Of course, these plans didn't just circulate on mainstream sites such as Facebook, Instagram, YouTube, and Twitter. One such place where plans were discussed was message board 8kun, which has been linked to white supremacism, multiple mass shootings, and the spread of child pronography. The site is very popular among QAnon followers, who seemingly believe that Hillary Clinton is drinking the spinal fluid of children through silly straws. Users on the site had talked about a planned siege of the Capitol for weeks.

"You can go to Washington on Jan 6 and help storm the Capital," wrote one user on the site just one day before the attack took place. "As many Patriots as can be. We will storm the government buildings, kill cops, kill security guards, kill federal employees and agents, and demand a recount." Many Trump supporters have already tried to shift the blame of the events on Antifa, despite video and photo evidence showing multiple prominent white supremacist and QAnon supporters at the scene, including neo-Nazi Anthime 'Baked Alaska' Gionet, and Jake 'QAnon Shaman' Angeli.
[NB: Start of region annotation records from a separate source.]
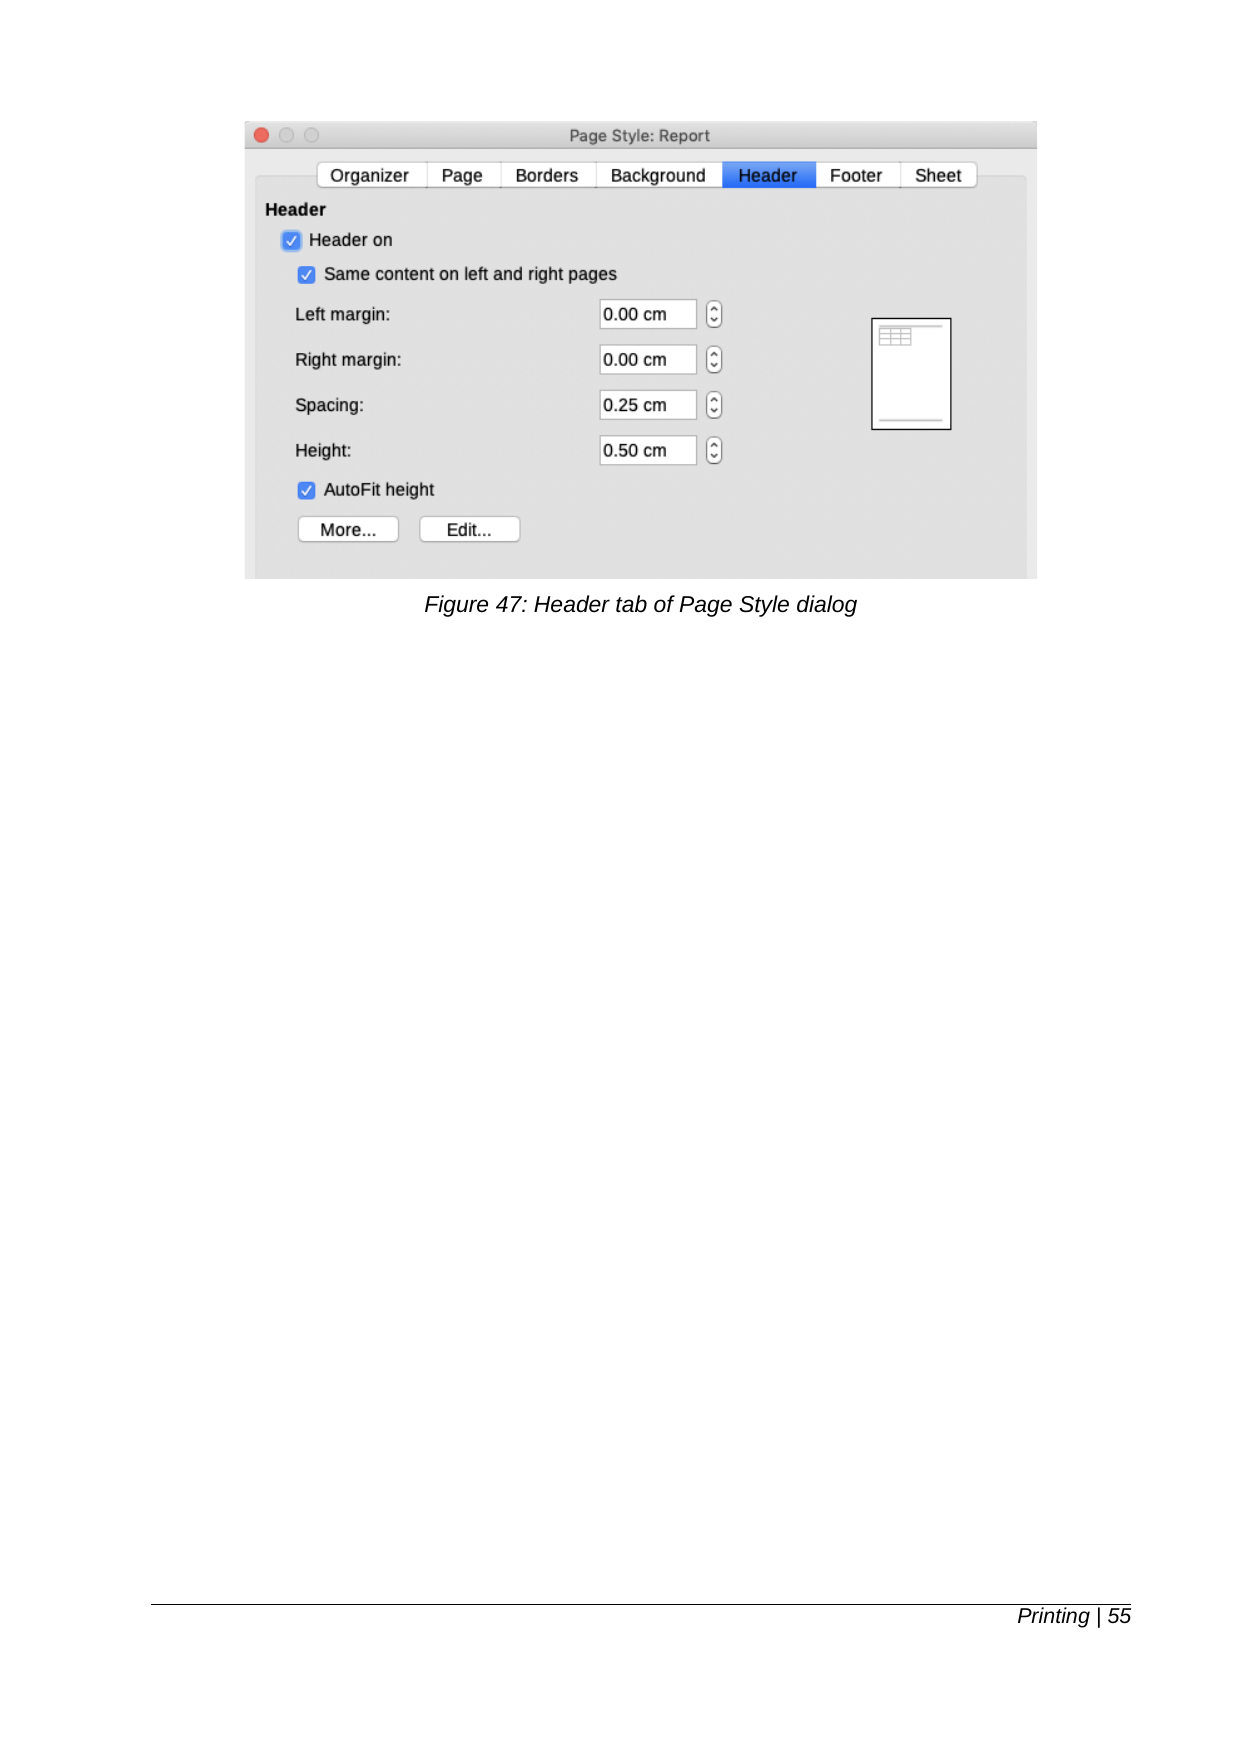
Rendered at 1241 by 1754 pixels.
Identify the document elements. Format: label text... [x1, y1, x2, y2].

text Figure 47: Header tab of Page Style dialog [244, 591, 1037, 617]
picture [244, 121, 1038, 579]
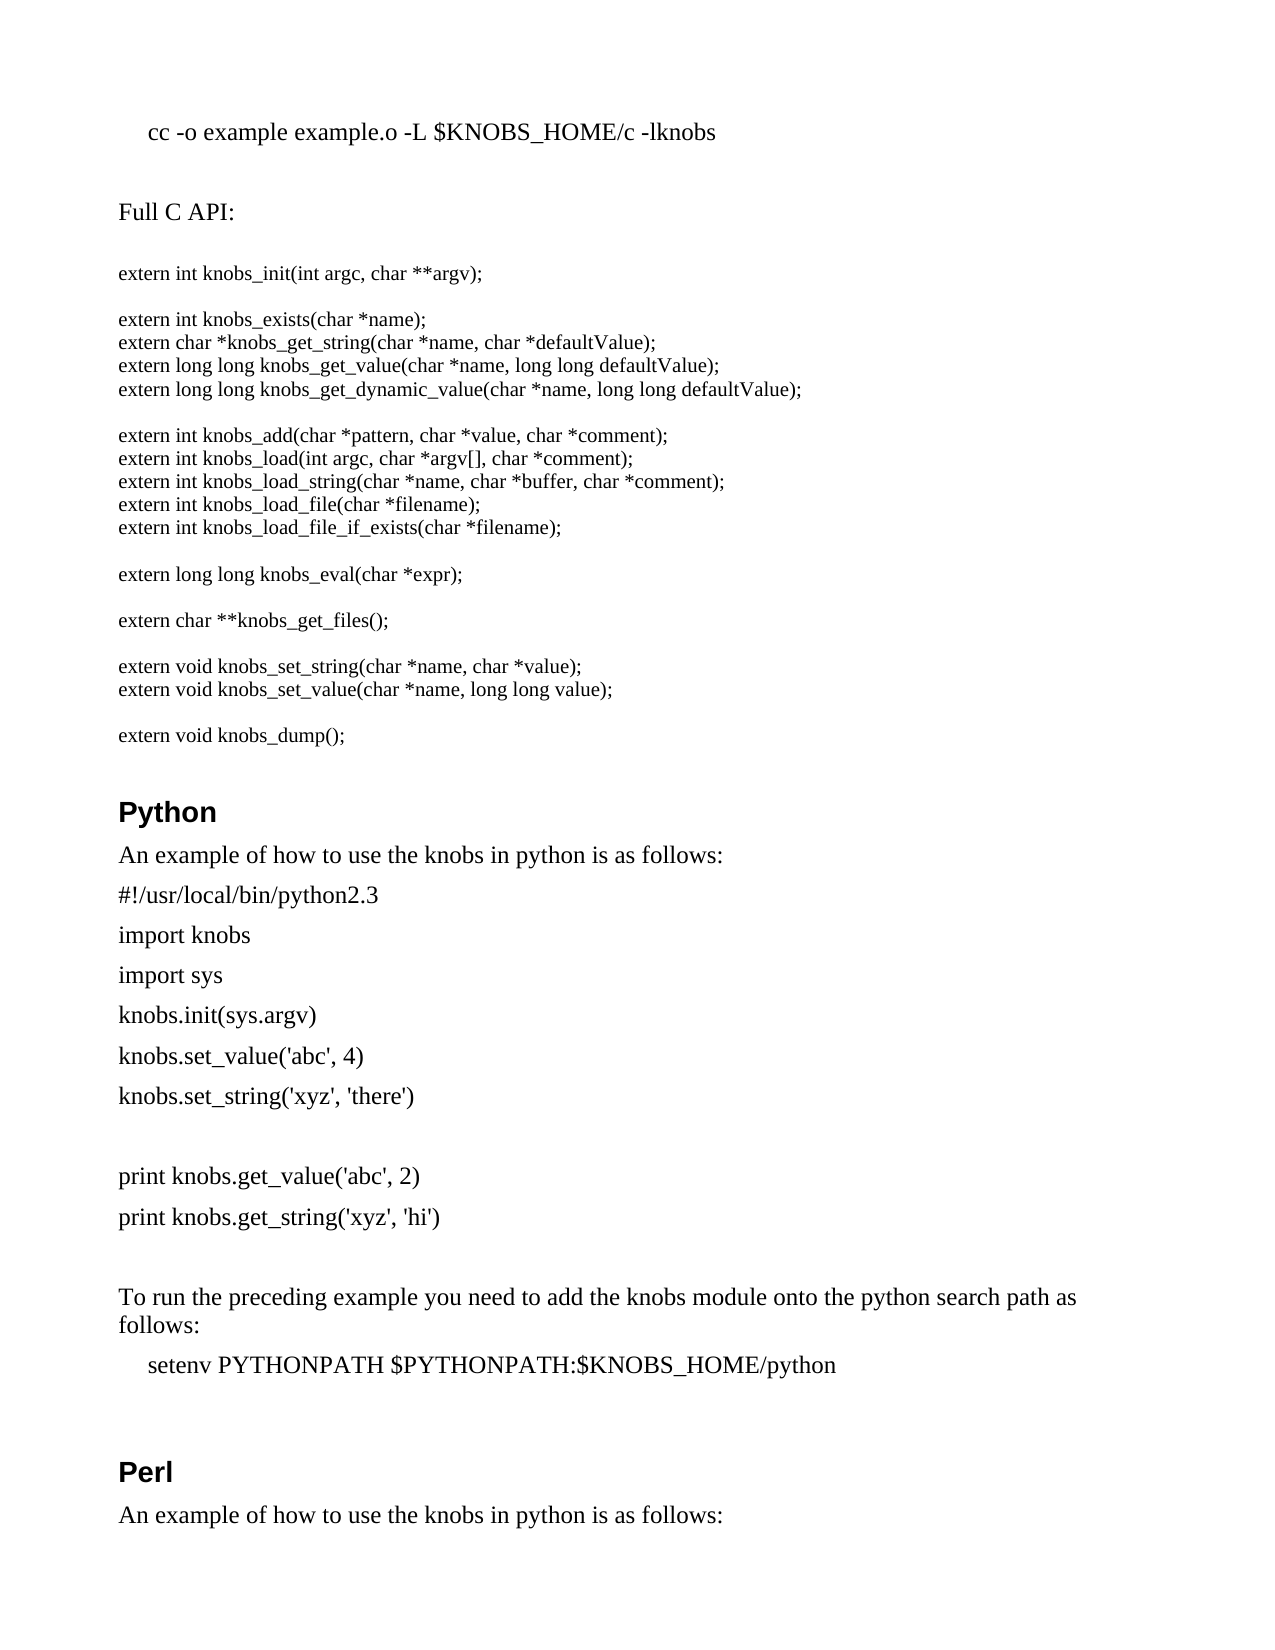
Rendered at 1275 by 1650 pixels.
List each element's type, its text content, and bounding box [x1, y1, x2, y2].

text extern int knobs_load_string(char *name, char *buffer, char *comment); [118, 470, 1157, 493]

The Network Contagion Research Institute, which tracks disinformation as it spreads across the internet, made note of these threats before the rally took place. Insurrectionist hashtags began to trend upward in the lead-up to Jan. 6, both on widely accessible social media and fringe-right cesspits. Shortly after the chaos, Washington Police Chief Robert Contee suggested on Thursday there was "no intelligence that suggested there would be a breach of the U.S. Capitol."

Despite many Republicans condemning the attack on democracy, some extremists have continued to suggest that an insurrection should take place. Former Virginia congressman Denver Riggleman has warned that some of Trump's most extreme supporters might engage in political violence ahead of Joe Biden's inauguration on Jan. 20. "I think we better be ready," he said, "We need a coordinated effort to detect groups planning now for Inauguration Day."

In response to the events of Jan. 6, the FBI has asked for any information that could assist in "identifying individuals who are actively instigating violence in Washington, D.C." The FBI is accepting tips and media regarding those who engaged with and instigated said violence, and one notable MAGA cult shithead has since been arrested.